August John "Frenchy" Galan was born in Berkeley, California on May 25, 1912, and attended Berkeley High School, where he starred in baseball. He signed a contract with the San Francisco Seals in 1931, and was farmed to their Globe team in the Arizona-Texas League. After manager Lefty O'Doul picked him as the Seal's shortstop in 1932, he scored 122 runs and 75 RBIs with an average of .291.
During the 1932 season, a group of big leaguers came through San Francisco on their way to Hawaii for some exhibition games. They needed a shortstop and they invited Augie to come with them. The Seals' owner gave Augie permission to leave three days early if he could find a replacement. Augie's teammate, Vince DiMaggio volunteered that his 17 year old brother could fill in for him. The Seals went along with it and agreed to put young Joe in as shortstop for the last three games in 1932. (The next year, Joe batted .340, led the Pacific Coast League with 169 RBIs and hit safely in 61 consecutive games.)

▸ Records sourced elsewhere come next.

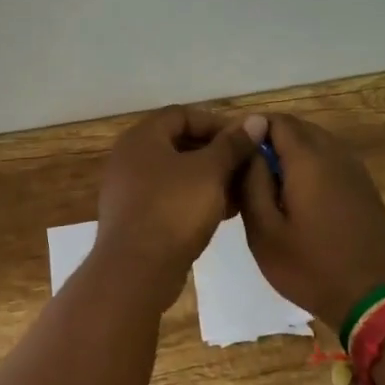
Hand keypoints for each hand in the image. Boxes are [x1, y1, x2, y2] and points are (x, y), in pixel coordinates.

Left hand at [96, 106, 258, 286]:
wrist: (137, 270)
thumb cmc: (174, 209)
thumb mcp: (210, 172)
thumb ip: (233, 144)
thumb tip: (255, 120)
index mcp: (142, 137)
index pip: (182, 115)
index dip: (216, 123)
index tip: (245, 140)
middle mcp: (130, 158)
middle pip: (179, 144)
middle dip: (216, 154)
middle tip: (246, 167)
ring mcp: (129, 190)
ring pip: (176, 174)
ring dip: (209, 179)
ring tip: (241, 192)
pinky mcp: (135, 218)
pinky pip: (169, 198)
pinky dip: (195, 199)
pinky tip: (223, 213)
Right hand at [237, 112, 384, 328]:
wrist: (378, 301)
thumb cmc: (312, 267)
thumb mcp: (265, 232)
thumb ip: (251, 183)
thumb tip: (247, 148)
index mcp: (308, 159)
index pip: (276, 120)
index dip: (250, 129)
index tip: (233, 153)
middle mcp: (335, 154)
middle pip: (298, 128)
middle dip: (270, 141)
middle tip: (246, 172)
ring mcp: (355, 171)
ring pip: (316, 144)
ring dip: (290, 155)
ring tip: (268, 187)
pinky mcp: (365, 189)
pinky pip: (331, 162)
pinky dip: (310, 168)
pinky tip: (298, 200)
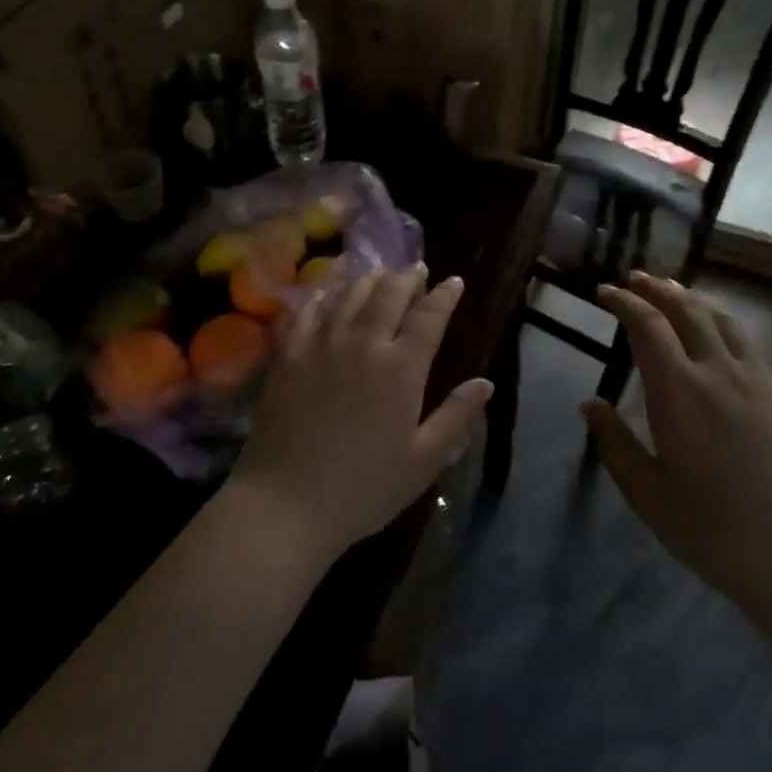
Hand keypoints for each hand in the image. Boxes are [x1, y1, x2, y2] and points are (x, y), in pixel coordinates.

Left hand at [232, 266, 491, 564]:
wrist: (286, 503)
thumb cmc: (364, 488)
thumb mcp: (423, 460)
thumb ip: (456, 417)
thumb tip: (485, 383)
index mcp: (400, 370)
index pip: (428, 318)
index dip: (444, 296)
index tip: (453, 281)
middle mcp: (362, 346)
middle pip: (387, 296)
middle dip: (406, 278)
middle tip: (415, 269)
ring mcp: (320, 347)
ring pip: (347, 297)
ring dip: (367, 279)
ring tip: (378, 271)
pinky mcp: (286, 357)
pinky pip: (306, 313)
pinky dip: (321, 295)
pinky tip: (327, 290)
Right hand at [584, 273, 771, 645]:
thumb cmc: (715, 532)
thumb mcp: (648, 495)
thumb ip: (616, 444)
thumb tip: (590, 403)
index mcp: (680, 394)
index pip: (648, 328)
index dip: (625, 303)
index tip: (604, 292)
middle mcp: (720, 373)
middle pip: (687, 312)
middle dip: (657, 290)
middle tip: (635, 279)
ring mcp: (758, 382)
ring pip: (722, 320)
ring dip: (692, 299)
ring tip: (672, 291)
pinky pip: (747, 341)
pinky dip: (722, 321)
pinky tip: (716, 332)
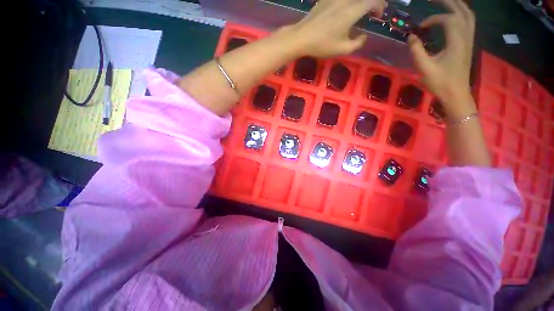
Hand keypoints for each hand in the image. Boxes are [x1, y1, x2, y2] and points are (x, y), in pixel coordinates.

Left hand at [284, 0, 387, 57]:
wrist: (301, 37)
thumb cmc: (322, 44)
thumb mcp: (342, 49)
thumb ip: (357, 43)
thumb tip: (363, 37)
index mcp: (352, 11)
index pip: (373, 1)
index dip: (380, 6)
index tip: (379, 15)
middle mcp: (345, 0)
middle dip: (372, 1)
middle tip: (373, 10)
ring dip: (360, 2)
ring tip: (360, 9)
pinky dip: (348, 2)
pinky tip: (346, 8)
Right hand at [408, 0, 474, 110]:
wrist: (456, 94)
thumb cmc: (440, 83)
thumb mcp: (424, 69)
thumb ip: (416, 51)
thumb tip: (411, 37)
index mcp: (456, 41)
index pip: (448, 19)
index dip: (433, 19)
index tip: (420, 27)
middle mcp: (466, 36)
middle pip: (461, 10)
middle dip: (447, 2)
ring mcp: (469, 39)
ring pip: (468, 14)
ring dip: (456, 5)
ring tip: (443, 3)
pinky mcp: (468, 43)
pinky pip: (468, 21)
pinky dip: (461, 14)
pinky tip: (453, 15)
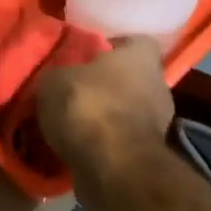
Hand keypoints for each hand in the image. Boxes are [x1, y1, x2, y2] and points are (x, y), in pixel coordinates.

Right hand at [36, 38, 173, 188]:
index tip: (88, 54)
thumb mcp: (54, 80)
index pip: (136, 42)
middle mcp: (157, 87)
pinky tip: (75, 146)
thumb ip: (59, 75)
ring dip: (103, 116)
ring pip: (125, 112)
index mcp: (141, 58)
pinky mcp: (147, 157)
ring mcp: (157, 125)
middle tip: (73, 88)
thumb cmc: (87, 106)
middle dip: (105, 85)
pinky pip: (120, 141)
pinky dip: (102, 143)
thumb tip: (58, 80)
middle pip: (131, 79)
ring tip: (69, 121)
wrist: (112, 168)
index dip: (113, 46)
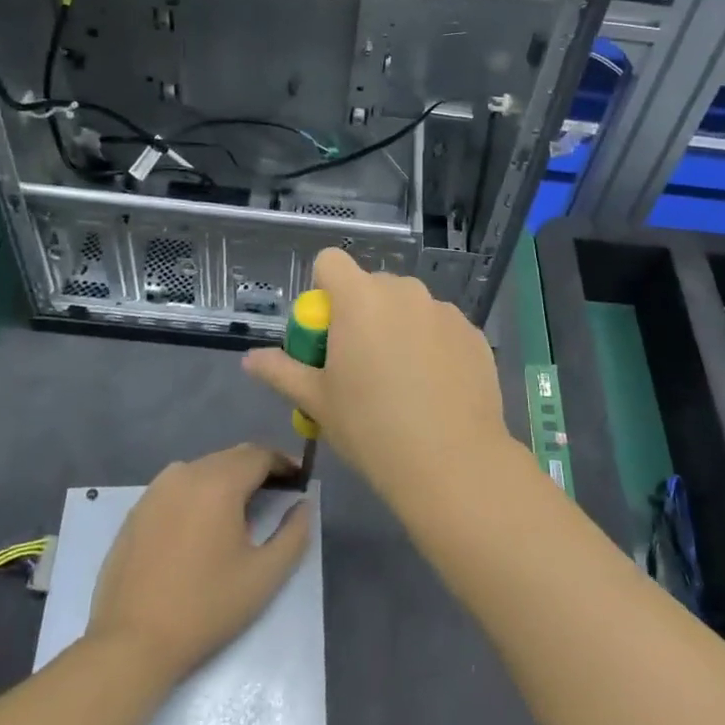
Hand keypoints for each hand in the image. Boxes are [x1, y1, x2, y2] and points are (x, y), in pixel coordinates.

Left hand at [85, 444, 311, 682]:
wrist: (130, 643)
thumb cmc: (205, 607)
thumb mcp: (264, 575)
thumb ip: (294, 534)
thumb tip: (303, 505)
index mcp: (219, 482)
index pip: (260, 455)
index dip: (284, 463)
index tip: (300, 480)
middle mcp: (187, 472)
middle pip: (232, 457)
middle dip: (258, 468)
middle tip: (278, 492)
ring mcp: (157, 489)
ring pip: (205, 468)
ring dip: (228, 478)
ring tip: (242, 508)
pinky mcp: (138, 509)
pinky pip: (179, 485)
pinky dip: (200, 492)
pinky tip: (204, 523)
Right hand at [242, 248, 513, 518]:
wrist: (453, 463)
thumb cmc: (372, 429)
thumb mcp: (317, 402)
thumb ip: (281, 372)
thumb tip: (251, 359)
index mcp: (361, 299)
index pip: (330, 261)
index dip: (323, 289)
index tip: (327, 331)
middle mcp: (404, 292)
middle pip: (372, 285)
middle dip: (362, 313)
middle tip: (361, 363)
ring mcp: (444, 310)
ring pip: (409, 306)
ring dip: (399, 326)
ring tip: (402, 380)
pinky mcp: (473, 332)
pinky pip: (440, 326)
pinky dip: (432, 344)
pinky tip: (435, 388)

In 1933, Galan batted .356 on 265 hits with 51 doubles and 102 RBIs. He led the league in runs (164) and triples (22). This was more than good enough to earn him a contract with the Cubs, who gave the Seals $25,000 and seven veteran players in exchange for Augie.
In his first season at Chicago, Augie was a reserve, but became a regular after that. The Cubs turned him into an outfielder. Despite several injuries, Augie batted above .300 six times and led the league in steals in 1935 and 1937. His best season was in 1935--the year before his first knee injury--when he batted .314 with a league-leading 133 runs, 41 doubles, 11 triples and 12 home runs. As the Cubs' lead off hitter, Augie played in every game that year and did not hit into a double play. He played on three All-Star teams and in three World Series. He was also the first switch-hitter to hit home runs from both sides of the plate in the same game.

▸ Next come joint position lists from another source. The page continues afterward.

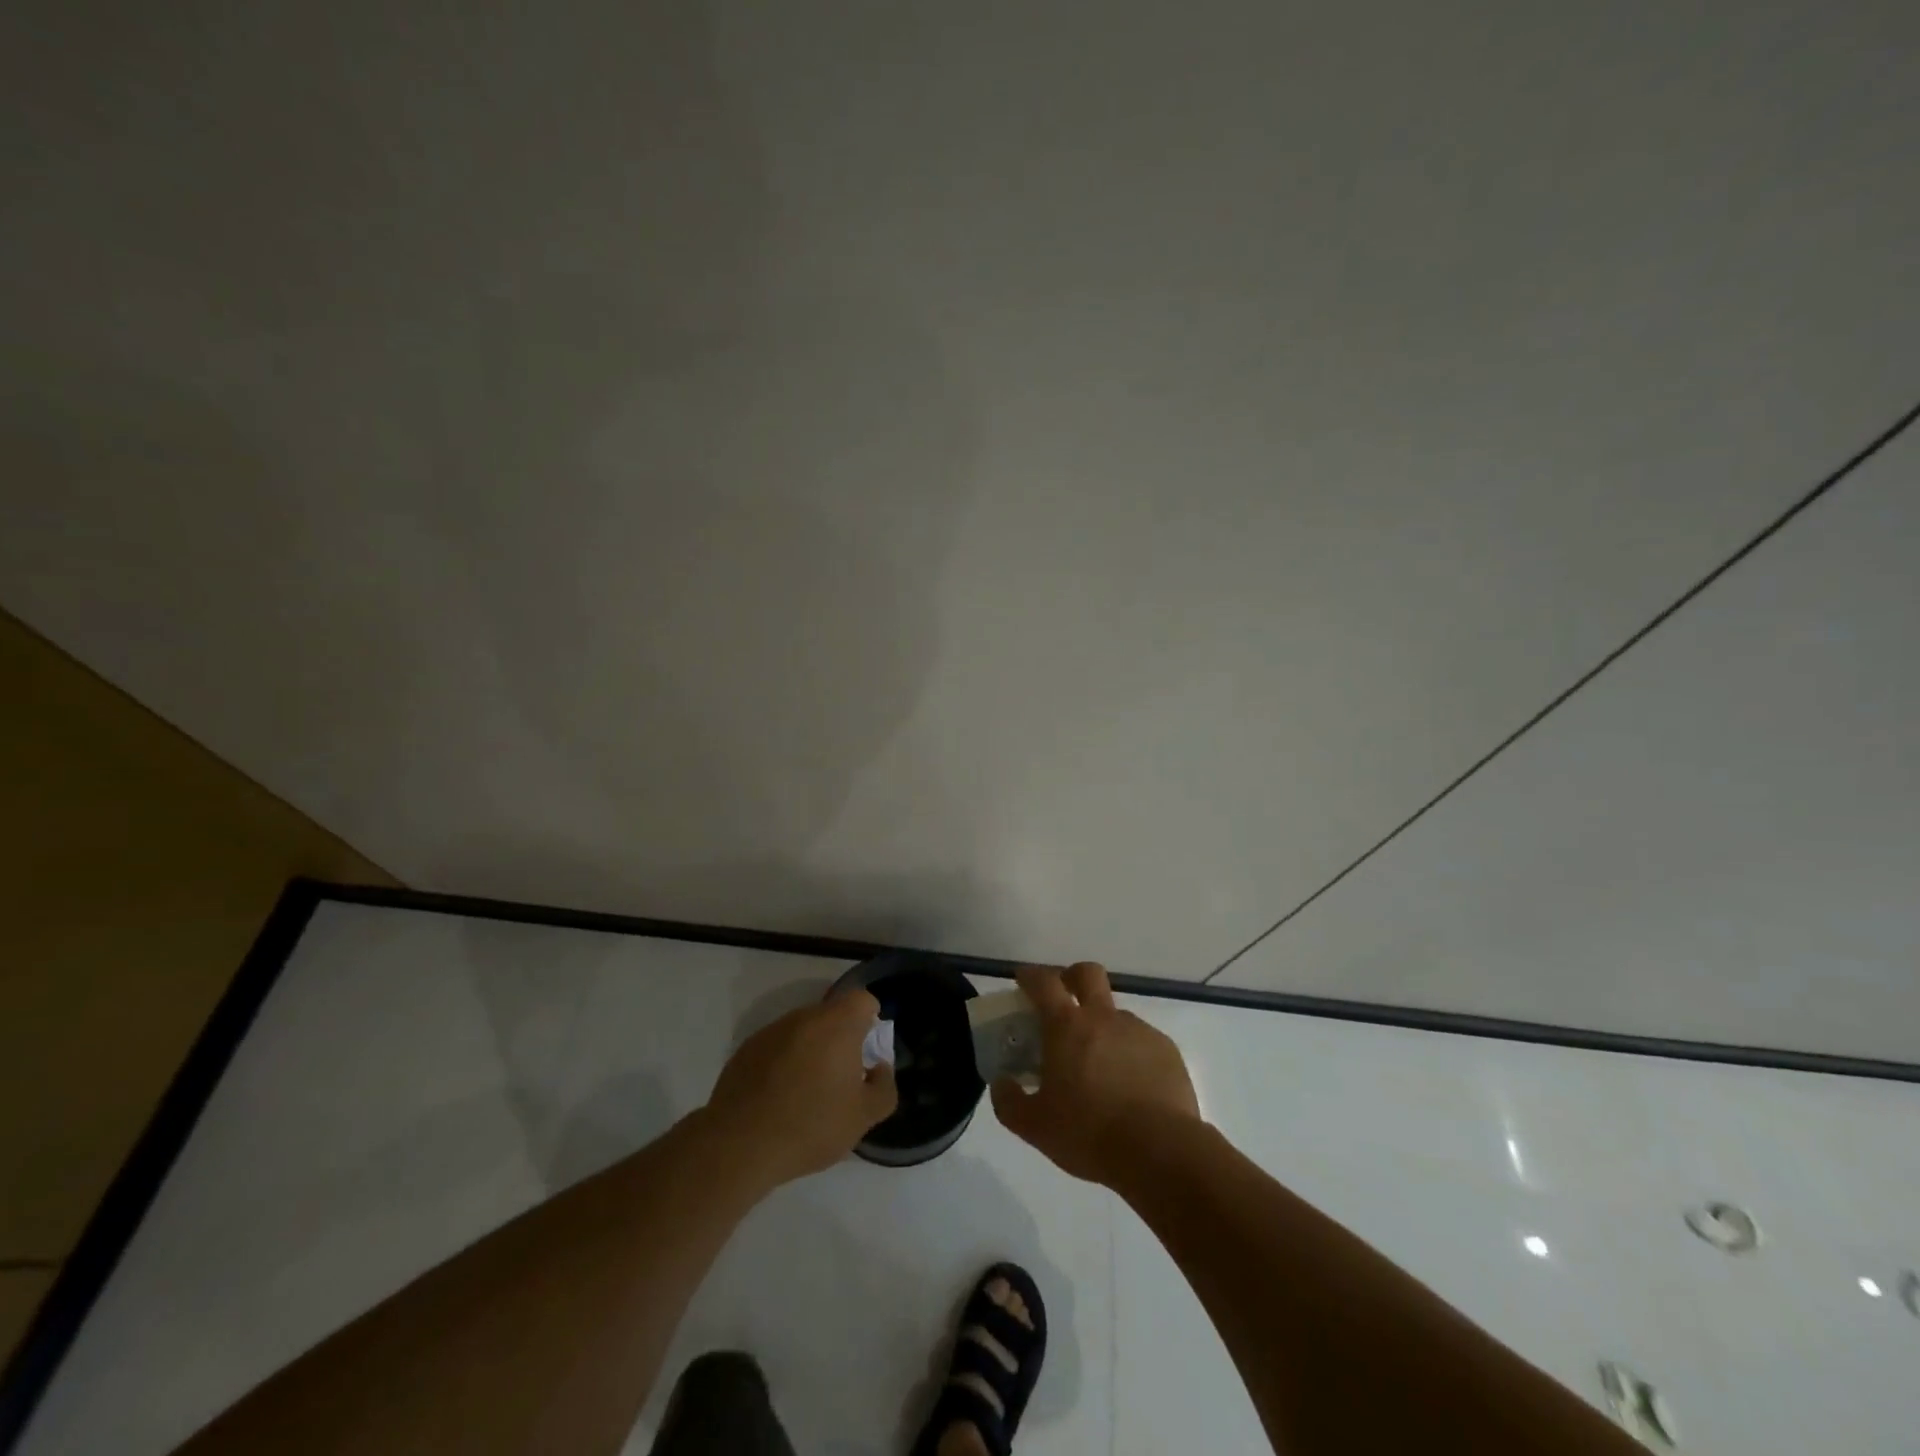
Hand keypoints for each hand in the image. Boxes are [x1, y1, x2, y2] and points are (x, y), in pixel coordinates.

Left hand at [703, 989, 897, 1188]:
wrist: (739, 1145)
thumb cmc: (811, 1125)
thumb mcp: (863, 1117)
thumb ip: (884, 1087)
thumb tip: (879, 1068)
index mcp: (837, 1024)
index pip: (862, 1000)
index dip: (870, 1021)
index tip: (867, 1052)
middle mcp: (804, 1017)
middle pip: (831, 1015)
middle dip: (840, 1039)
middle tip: (841, 1078)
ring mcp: (771, 1031)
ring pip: (803, 1031)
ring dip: (811, 1051)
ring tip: (807, 1092)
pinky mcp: (746, 1050)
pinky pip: (777, 1048)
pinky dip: (783, 1063)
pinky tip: (779, 1099)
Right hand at [991, 962, 1199, 1186]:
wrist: (1159, 1151)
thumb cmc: (1088, 1133)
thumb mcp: (1034, 1127)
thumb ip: (1009, 1102)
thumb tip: (1002, 1083)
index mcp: (1066, 1027)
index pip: (1043, 982)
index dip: (1030, 976)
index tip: (1023, 980)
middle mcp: (1103, 1017)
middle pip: (1087, 974)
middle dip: (1072, 977)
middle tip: (1065, 1000)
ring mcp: (1138, 1031)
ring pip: (1116, 1013)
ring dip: (1103, 1027)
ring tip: (1100, 1067)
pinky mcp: (1166, 1050)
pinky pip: (1142, 1041)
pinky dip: (1131, 1054)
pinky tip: (1131, 1087)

The Cubs sent him to the Los Angeles Angels of the PCL in 1941, but the Dodgers purchased his contract back for $2,500. After four seasons in Brooklyn, where he hit .263 he had typhoid fever that year), .318, .307 and .310, he was traded to Cincinnati where he hit.317 in 1947. His major league career ended after 17 plate appearances for the Giants in 1949.

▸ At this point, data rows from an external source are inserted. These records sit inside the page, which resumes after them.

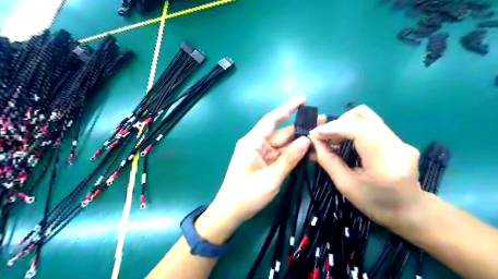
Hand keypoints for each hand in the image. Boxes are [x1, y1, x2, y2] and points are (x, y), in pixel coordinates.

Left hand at [196, 96, 324, 243]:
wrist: (230, 213)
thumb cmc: (246, 195)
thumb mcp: (270, 178)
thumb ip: (289, 159)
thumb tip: (306, 140)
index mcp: (252, 142)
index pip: (272, 119)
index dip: (287, 108)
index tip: (302, 99)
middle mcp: (256, 145)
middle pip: (281, 133)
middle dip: (300, 128)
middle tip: (322, 122)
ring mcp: (261, 155)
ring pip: (283, 145)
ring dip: (299, 142)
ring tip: (320, 137)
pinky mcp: (264, 164)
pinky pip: (280, 155)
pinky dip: (293, 154)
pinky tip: (308, 152)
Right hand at [310, 106, 423, 231]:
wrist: (410, 211)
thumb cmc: (376, 204)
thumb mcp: (346, 185)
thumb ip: (328, 161)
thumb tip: (314, 141)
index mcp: (385, 161)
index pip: (359, 130)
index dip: (334, 127)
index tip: (315, 134)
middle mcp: (397, 144)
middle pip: (363, 116)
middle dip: (337, 124)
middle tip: (322, 137)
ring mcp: (400, 139)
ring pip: (367, 117)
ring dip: (344, 123)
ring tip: (332, 138)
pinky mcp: (398, 139)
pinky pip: (370, 125)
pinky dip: (352, 128)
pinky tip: (343, 140)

After 15 years in the major leagues, Augie signed with the Oakland Oaks as a free agent in 1950. He played first base and outfield in 1950, hitting .282 and in 1951, hitting .307. He also coached under manager Mel Ott. His lifetime Pacific Coast League batting average was .313.
He was named manager of the Oaks in 1953, but the team finished seventh and Galan was fired at the end of the season. He went on to coach for the Philadelphia A's in 1954, then retired to manage a string of meat markets he owned in the Bay Area.